Boat captains say these massive fish aren’t just hurting their business – they’re also decimating sea life – and they say it is time to lift the ban.
The message was echoed Thursday in Kissimmee during an FWC Commission meeting. It could be a year, though, before any change is potentially seen.
The problem was captured on video recently in a big way. A video shot from waters off the coast of Bonita Springs went viral showing a caught shark eaten whole by a Goliath Grouper.
Goliath Grouper can weigh hundreds of pounds and they are eating machines.
Mike Kessler has fished southwest Florida waters for nearly 50 years and said the Goliath Grouper population is out of control. He remembers fishing for them long before they were on anyone’s radar, and would go places like ledges and wrecks to find them.
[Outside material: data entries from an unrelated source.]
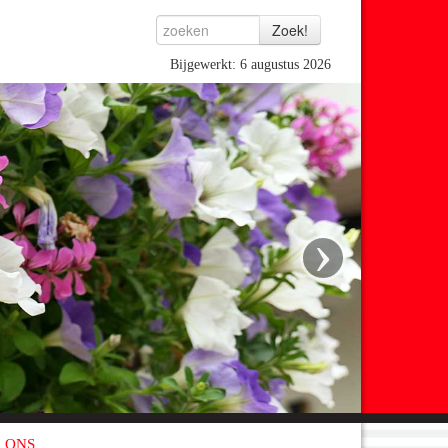
Bijgewerkt: 6 augustus 2026
›
 ONS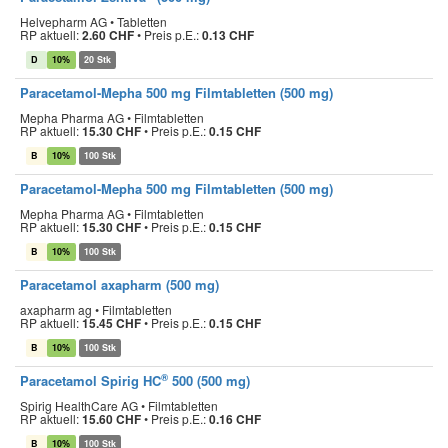
Helvepharm AG • Tabletten
RP aktuell:
2.60 CHF
•
Preis p.E.:
0.13 CHF
D
10%
20 Stk
Paracetamol-Mepha 500 mg Filmtabletten (500 mg)
Mepha Pharma AG • Filmtabletten
RP aktuell:
15.30 CHF
•
Preis p.E.:
0.15 CHF
B
10%
100 Stk
Paracetamol-Mepha 500 mg Filmtabletten (500 mg)
Mepha Pharma AG • Filmtabletten
RP aktuell:
15.30 CHF
•
Preis p.E.:
0.15 CHF
B
10%
100 Stk
Paracetamol axapharm (500 mg)
axapharm ag • Filmtabletten
RP aktuell:
15.45 CHF
•
Preis p.E.:
0.15 CHF
B
10%
100 Stk
®
Paracetamol Spirig HC
500 (500 mg)
Spirig HealthCare AG • Filmtabletten
RP aktuell:
15.60 CHF
•
Preis p.E.:
0.16 CHF
B
10%
100 Stk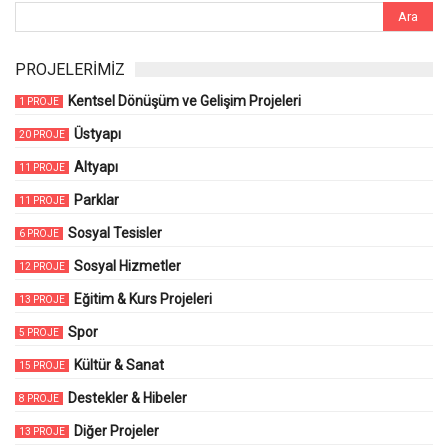
PROJELERİMİZ
Kentsel Dönüşüm ve Gelişim Projeleri
1 PROJE
Üstyapı
20 PROJE
Altyapı
11 PROJE
Parklar
11 PROJE
Sosyal Tesisler
6 PROJE
Sosyal Hizmetler
12 PROJE
Eğitim & Kurs Projeleri
13 PROJE
Spor
5 PROJE
Kültür & Sanat
15 PROJE
Destekler & Hibeler
8 PROJE
Diğer Projeler
13 PROJE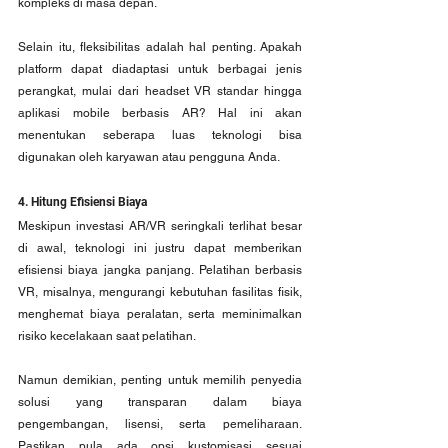
kompleks di masa depan.
Selain itu, fleksibilitas adalah hal penting. Apakah 
platform dapat diadaptasi untuk berbagai jenis 
perangkat, mulai dari headset VR standar hingga 
aplikasi mobile berbasis AR? Hal ini akan 
menentukan seberapa luas teknologi bisa 
digunakan oleh karyawan atau pengguna Anda.
4. Hitung Efisiensi Biaya
Meskipun investasi AR/VR seringkali terlihat besar 
di awal, teknologi ini justru dapat memberikan 
efisiensi biaya jangka panjang. Pelatihan berbasis 
VR, misalnya, mengurangi kebutuhan fasilitas fisik, 
menghemat biaya peralatan, serta meminimalkan 
risiko kecelakaan saat pelatihan.
Namun demikian, penting untuk memilih penyedia 
solusi yang transparan dalam biaya 
pengembangan, lisensi, serta pemeliharaan. 
Pastikan pula ada opsi kustomisasi sesuai 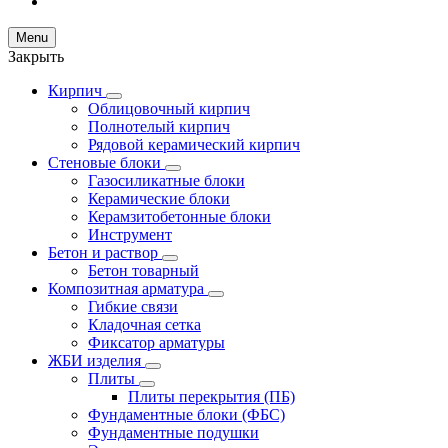
Menu
Закрыть
Кирпич
Облицовочный кирпич
Полнотелый кирпич
Рядовой керамический кирпич
Стеновые блоки
Газосиликатные блоки
Керамические блоки
Керамзитобетонные блоки
Инструмент
Бетон и раствор
Бетон товарный
Композитная арматура
Гибкие связи
Кладочная сетка
Фиксатор арматуры
ЖБИ изделия
Плиты
Плиты перекрытия (ПБ)
Фундаментные блоки (ФБС)
Фундаментные подушки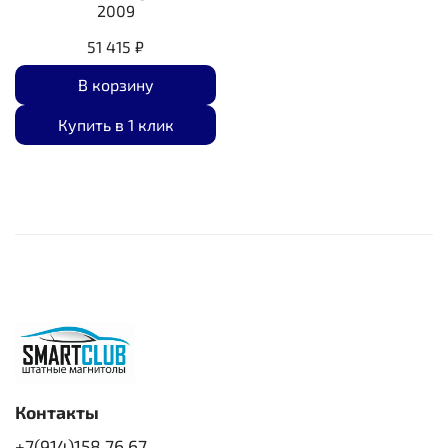
2009
51 415 ₽
В корзину
Купить в 1 клик
Контакты
+7(914)158 76 67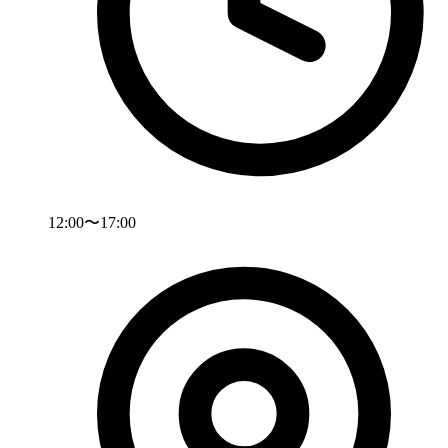
12:00〜17:00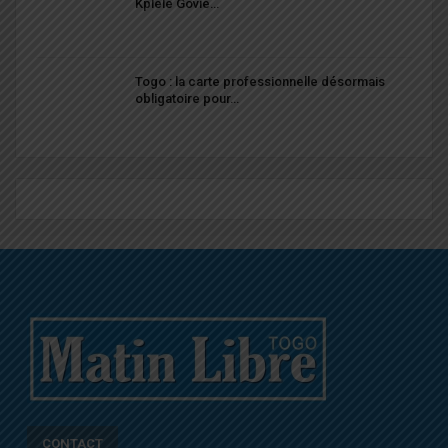
Kplélé Govié…
Togo : la carte professionnelle désormais
obligatoire pour…
CONTACT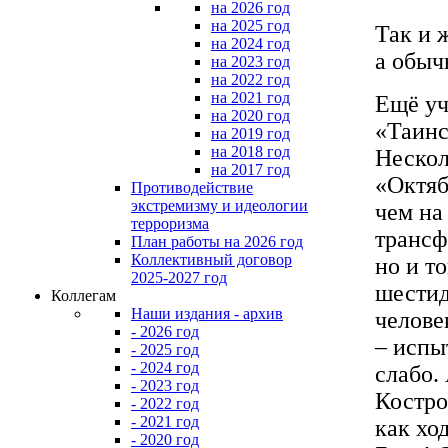
на 2026 год
на 2025 год
Так и 
на 2024 год
а обыч
на 2023 год
на 2022 год
на 2021 год
Ещё уч
на 2020 год
«Таинс
на 2019 год
на 2018 год
Нескол
на 2017 год
«Октяб
Противодействие
экстремизму и идеологии
чем на
терроризма
трансф
План работы на 2026 год
Коллективный договор
но и т
2025-2027 год
шестид
Коллегам
Наши издания - архив
челове
- 2026 год
– испы
- 2025 год
- 2024 год
слабо.
- 2023 год
Костро
- 2022 год
- 2021 год
как ход
- 2020 год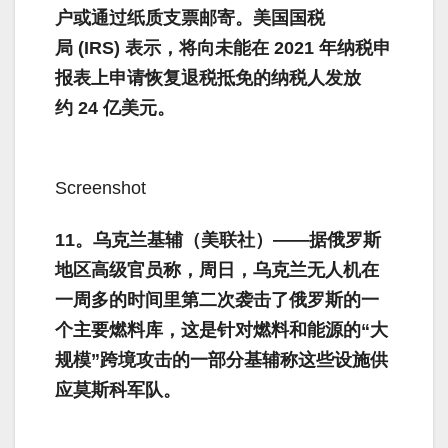
户或通过纸质支票邮寄。美国国税
局 (IRS) 表示，将向未能在 2021 年纳税申
报表上申请恢复退税抵免的纳税人发放
约 24 亿美元。
Screenshot
11。乌克兰基辅（美联社）——据俄罗斯
地区高级官员称，周日，乌克兰无人机在
一周多的时间里第二次袭击了俄罗斯的一
个主要燃料库，这是针对燃料和能源的“大
规模”跨境攻击的一部分基辅称这些设施供
应莫斯科军队。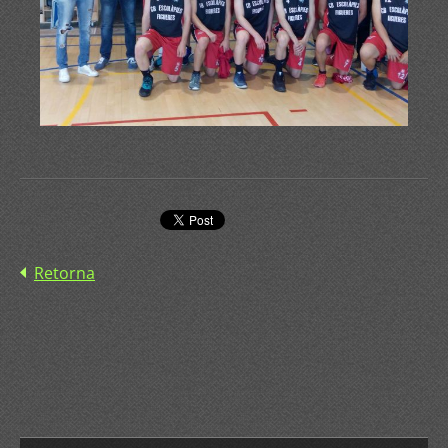
Retorna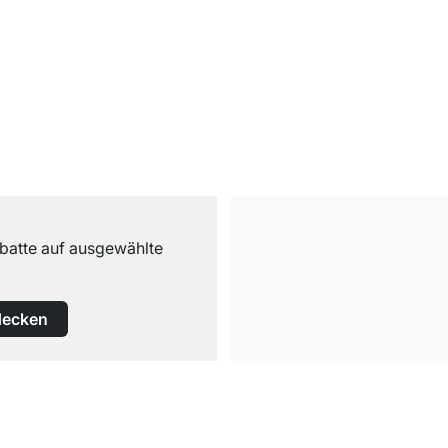
abatte auf ausgewählte
decken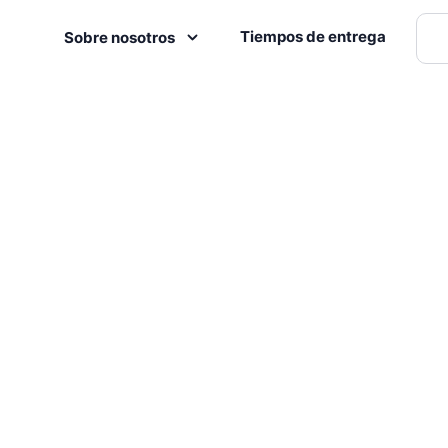
Tiempos de entrega
Sobre nosotros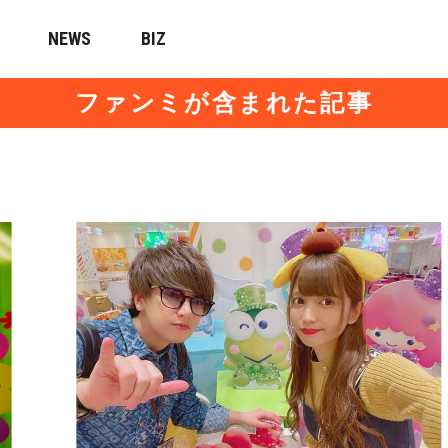
NEWS
BIZ
ファンミが含まれた記事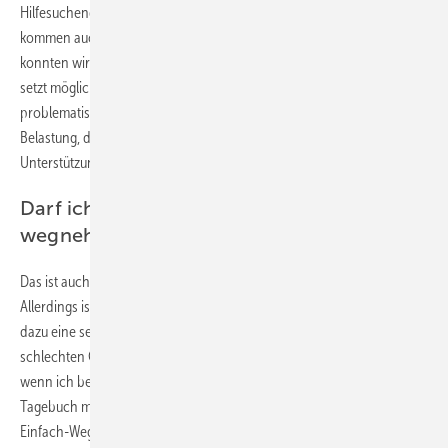
Hilfesuchenden kamen meist aus dem familiären Umfeld. Eltern
kommen auch direkt mit ihren Kindern. Mit wenigen Gesprächen
konnten wir schon eine Verbesserung erreichen. Unsere Beratung
setzt möglichst früh an, nicht wenn das Verhalten schon
problematisch ist. Wenn Betroffene und Angehörige sehen, es ist eine
Belastung, dann geben wir in der Suchtstelle kostenlose
Unterstützung. Wir unterliegen natürlich auch der Schweigepflicht.
Darf ich im Betrieb das Handy einfach
wegnehmen?
Das ist auch eine rechtliche Frage, die ich nicht beantworten kann.
Allerdings ist das Handy für viele Menschen sehr wichtig. Sie haben
dazu eine sehr emotionale Bindung. Es ist immer da – auch bei
schlechten Gefühlen. Es lenkt mich ab und ich fühle mich besser,
wenn ich bestimmte Dinge konsumiere. Das Gerät ist wie ein
Tagebuch mit Bildern, Nachrichten und persönlichen Kontakten. Mit
Einfach-Wegnehmen erreicht man kein Ergebnis, das die Beziehung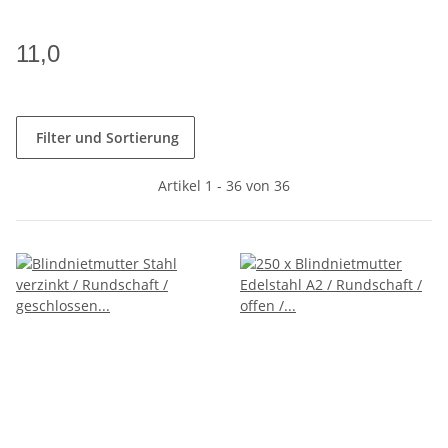
11,0
Filter und Sortierung
Artikel 1 - 36 von 36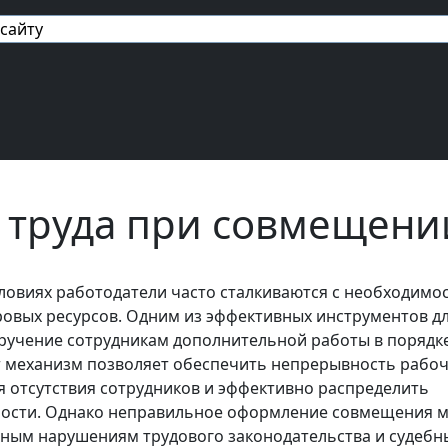
авигация
 труда при совмещени
ловиях работодатели часто сталкиваются с необходимо
овых ресурсов. Одним из эффективных инструментов д
оручение сотрудникам дополнительной работы в порядк
 механизм позволяет обеспечить непрерывность рабо
я отсутствия сотрудников и эффективно распределить
ности. Однако неправильное оформление совмещения 
зным нарушениям трудового законодательства и судеб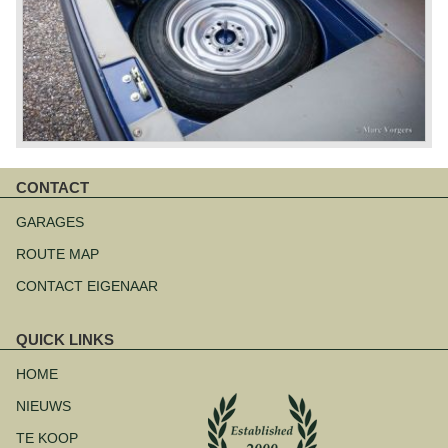
CONTACT
Navigatie
overslaan
GARAGES
ROUTE MAP
CONTACT EIGENAAR
QUICK LINKS
Navigatie
overslaan
HOME
NIEUWS
TE KOOP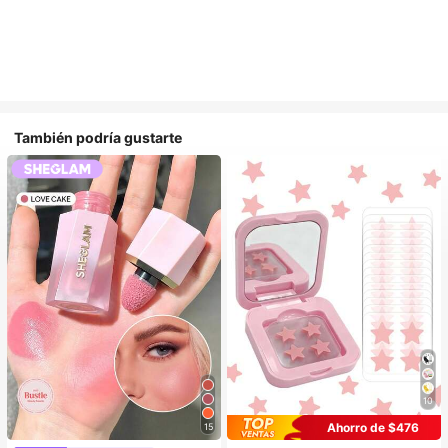
También podría gustarte
10
Ahorro de $476
15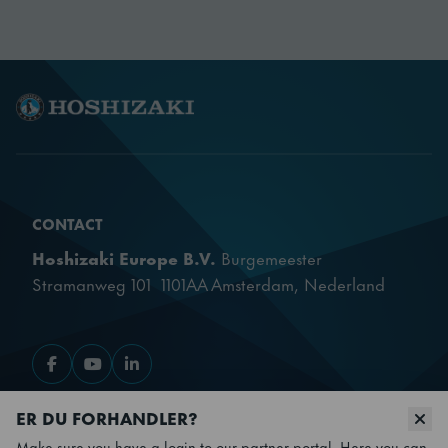
CONTACT
Hoshizaki Europe B.V.
Burgemeester
Stramanweg 101 1101AA Amsterdam, Nederland
Gå til Facebook
Gå til YouTube
Gå til LinkedIn
ER DU FORHANDLER?
OUR PRODUCTS
Make sure you have a login to our partner portal. Here you can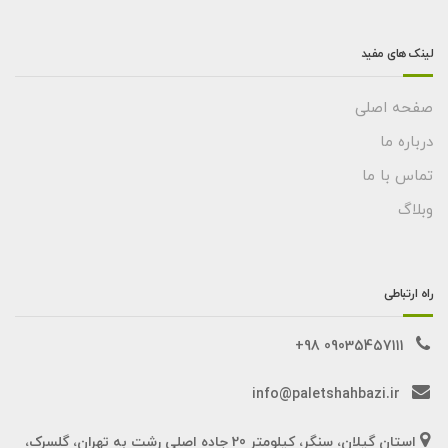
لینک های مفید
صفحه اصلی
درباره ما
تماس با ما
وبلاگ
راه ارتباطی
09035457111 98+
info@paletshahbazi.ir
استان گیلان، سنگر، کیلومتر 20 جاده اصلی رشت به تهران، گلسرک،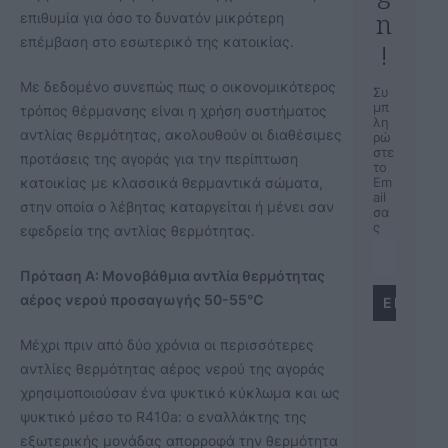
n
επιθυμία για όσο το δυνατόν μικρότερη
επέμβαση στο εσωτερικό της κατοικίας.
!
Με δεδομένο συνεπώς πως ο οικονομικότερος
Συ
μπ
τρόπος θέρμανσης είναι η χρήση συστήματος
λη
αντλίας θερμότητας, ακολουθούν οι διαθέσιμες
ρώ
στε
προτάσεις της αγοράς για την περίπτωση
το
κατοικίας με κλασσικά θερμαντικά σώματα,
Em
ail
στην οποία ο λέβητας καταργείται ή μένει σαν
σα
ς
εφεδρεία της αντλίας θερμότητας.
Πρόταση Α: Μονοβάθμια αντλία θερμότητας
αέρος νερού προσαγωγής 50-55
℃
Μέχρι πριν από δύο χρόνια οι περισσότερες
αντλίες θερμότητας αέρος νερού της αγοράς
χρησιμοποιούσαν ένα ψυκτικό κύκλωμα και ως
ψυκτικό μέσο το R410a: o εναλλάκτης της
εξωτερικής μονάδας απορροφά την θερμότητα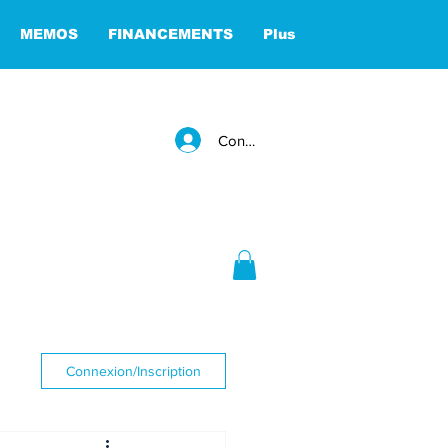
MEMOS
FINANCEMENTS
Plus
Connexion
Connexion/Inscription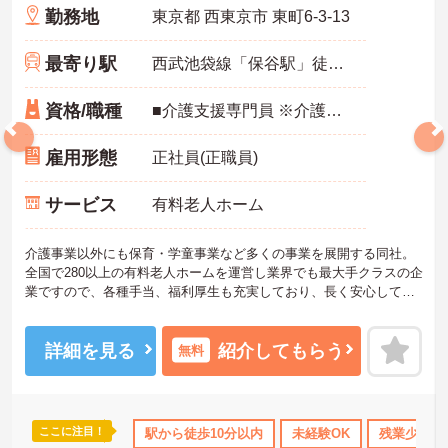
勤務地
東京都 西東京市 東町6-3-13
最寄り駅
西武池袋線「保谷駅」徒歩10分
資格/職種
■介護支援専門員 ※介護支援専門員経験のある方は尚可
雇用形態
正社員(正職員)
サービス
有料老人ホーム
介護事業以外にも保育・学童事業など多くの事業を展開する同社。
全国で280以上の有料老人ホームを運営し業界でも最大手クラスの企
業ですので、各種手当、福利厚生も充実しており、長く安心して働
いていただける環境です。ご興味ある方には、面接対策ポイントな
ど、さらに詳細をお話しいたしますのでお気軽にご相談ください。
詳細を見る
紹介してもらう
無料
ここに注目！
助
無資格OK
日勤のみ
駅から徒歩10分以内
年間休日110日以上
未経験OK
ブランクOK
残業少なめ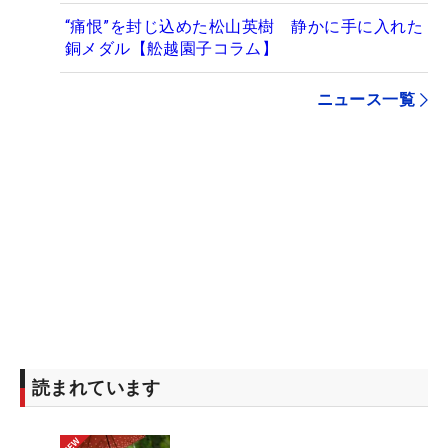
“痛恨”を封じ込めた松山英樹 静かに手に入れた
銅メダル【舩越園子コラム】
ニュース一覧
読まれています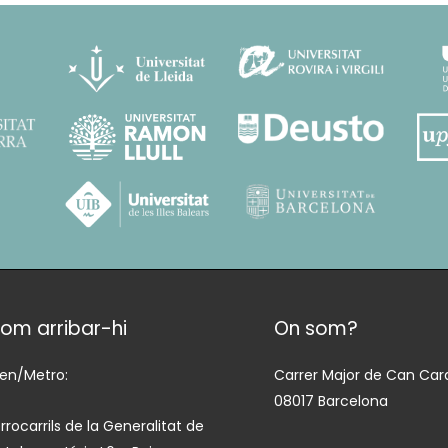
om arribar-hi
On som?
ren/Metro:
Carrer Major de Can Cara
08017 Barcelona
rrocarrils de la Generalitat de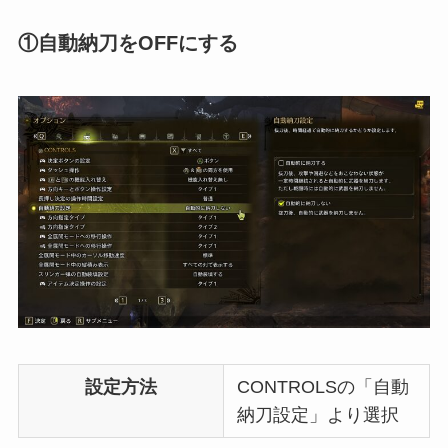
①自動納刀をOFFにする
設定方法
CONTROLSの「自動
納刀設定」より選択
“The population has just exploded since there’s nothing keep it in check.”
In 1990, a ban restricted Goliath Grouper fishing but many say it’s time to lift it.
Over the next year, multiple agencies plan to study the populations. Next September, they could decide if the ban will be lifted.
“To me, I think if we can keep one per boat trip we could maybe catch up to it, and keep the population in check before it gets out of hand.”
Not everybody is against it the ban, though.
At Thursday’s FWC meeting, data showed many sight-seeing divers have favorable views on the fish.
Captains said Goliath Grouper are delicious to eat and if the ban were lifted it would also be good for the local economy.
Researchers will present findings in September of 2015.